Prerequisite: ENGL 102, CORE 101, or CORE 301.

ENGL 270.01: Creative Writing MWF 1:20, Gabriel

ENGL 270.02: Creative Writing TTH 8:00, Anderson

ENGL 395.01: Topics in Writing: Advanced Fiction MW 2:40, Gabriel

Prerequisite: one 200-level writing course and/or the permission of the instructor.

ENGL 395.02: Topics in Writing: Creative Non-Fiction MW 6:00, Hammond

Creative nonfiction, a relatively new and increasingly popular prose genre, is (as the name suggests) both “creative” and “nonfictive.” At root, creative nonfiction involves an imaginative engagement with the real. That is, it combines the shaping presence of the imagination with a deep and honest exploration of factuality. The imaginative element demands a strong and consistent point of view, which is why most creative nonfiction is autobiographical in mode. But in its factual dimension, creative nonfiction goes beyond memoir and autobiography in order to make a point, convey information, and/or deliver an insight. The course offers an extensive study of and intensive workshop in the genre.
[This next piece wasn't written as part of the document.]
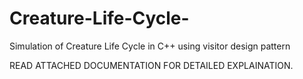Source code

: # Creature-Life-Cycle-
Simulation of Creature Life Cycle in C++ using visitor design pattern

READ ATTACHED DOCUMENTATION FOR DETAILED EXPLAINATION.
Prerequisite: one 200-level writing course and/or the permission of the instructor.

ENGL 395.03: Topics in Writing: Advanced Poetry TTH 8:00, Coleman

In this intensive poetry writing workshop, advanced poets will learn to create, refine, and critique more constructively, deepen their relationship to the creative process, and read collections by emerging and established contemporary poets and critics. Most of class time will be spent discussing student writing or experimenting with creative/imaginative techniques, but coursework also requires attending outside readings, maintaining a notebook or journal, conferencing with the instructor, and preparing a final portfolio of well-polished poems. This course will also explore the use of traditional and modern forms of poetry and contemplate the multiple ways in which poetry can be experienced, inhabited, and comprehended.

Prerequisite: one 200-level writing course and/or the permission of the instructor..

Cross-listed Classes

Beginning in Fall 2009, the English department will no longer be cross-listing classes originating in other departments. We will still, with permission of the department chair, be offering major credit for some classes previously cross-listed. For a listing of possible classes, please see the English major description in the Fall 2009 Course Catalogue, available on line.